Your reply should be made up of every line in the records below that holds the string "Animaux".

**** Data records

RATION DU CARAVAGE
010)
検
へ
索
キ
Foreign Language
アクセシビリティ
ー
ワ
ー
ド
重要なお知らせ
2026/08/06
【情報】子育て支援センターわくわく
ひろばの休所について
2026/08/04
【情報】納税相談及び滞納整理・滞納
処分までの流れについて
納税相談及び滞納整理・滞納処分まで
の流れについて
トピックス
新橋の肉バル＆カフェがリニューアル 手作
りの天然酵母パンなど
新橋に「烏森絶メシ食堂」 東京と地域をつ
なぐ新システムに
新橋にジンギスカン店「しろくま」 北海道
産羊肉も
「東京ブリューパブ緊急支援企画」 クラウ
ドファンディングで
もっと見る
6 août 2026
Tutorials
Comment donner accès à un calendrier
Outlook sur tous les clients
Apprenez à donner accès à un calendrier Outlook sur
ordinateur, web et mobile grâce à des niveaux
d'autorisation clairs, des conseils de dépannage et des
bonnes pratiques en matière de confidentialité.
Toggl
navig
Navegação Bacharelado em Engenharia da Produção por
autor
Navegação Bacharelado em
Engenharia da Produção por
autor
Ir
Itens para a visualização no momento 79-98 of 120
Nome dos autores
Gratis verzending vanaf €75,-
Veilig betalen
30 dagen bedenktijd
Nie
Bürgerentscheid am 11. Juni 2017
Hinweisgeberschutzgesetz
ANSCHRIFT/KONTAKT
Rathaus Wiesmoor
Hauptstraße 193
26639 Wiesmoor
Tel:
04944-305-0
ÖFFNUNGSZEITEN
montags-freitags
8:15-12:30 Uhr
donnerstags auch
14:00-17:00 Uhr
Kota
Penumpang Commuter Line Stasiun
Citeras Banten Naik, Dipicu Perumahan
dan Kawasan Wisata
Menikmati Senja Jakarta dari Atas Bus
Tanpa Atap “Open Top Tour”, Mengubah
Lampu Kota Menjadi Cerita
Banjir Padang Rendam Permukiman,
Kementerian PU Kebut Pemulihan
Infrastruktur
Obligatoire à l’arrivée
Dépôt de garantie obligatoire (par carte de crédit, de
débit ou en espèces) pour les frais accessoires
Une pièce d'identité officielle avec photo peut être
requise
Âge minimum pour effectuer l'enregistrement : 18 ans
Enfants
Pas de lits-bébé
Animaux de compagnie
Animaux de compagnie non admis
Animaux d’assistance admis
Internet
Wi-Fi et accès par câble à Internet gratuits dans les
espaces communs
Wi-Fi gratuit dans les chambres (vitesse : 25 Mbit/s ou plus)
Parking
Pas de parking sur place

********

• _Exercise answer_:
Animaux de compagnie
Animaux de compagnie non admis
Animaux d’assistance admis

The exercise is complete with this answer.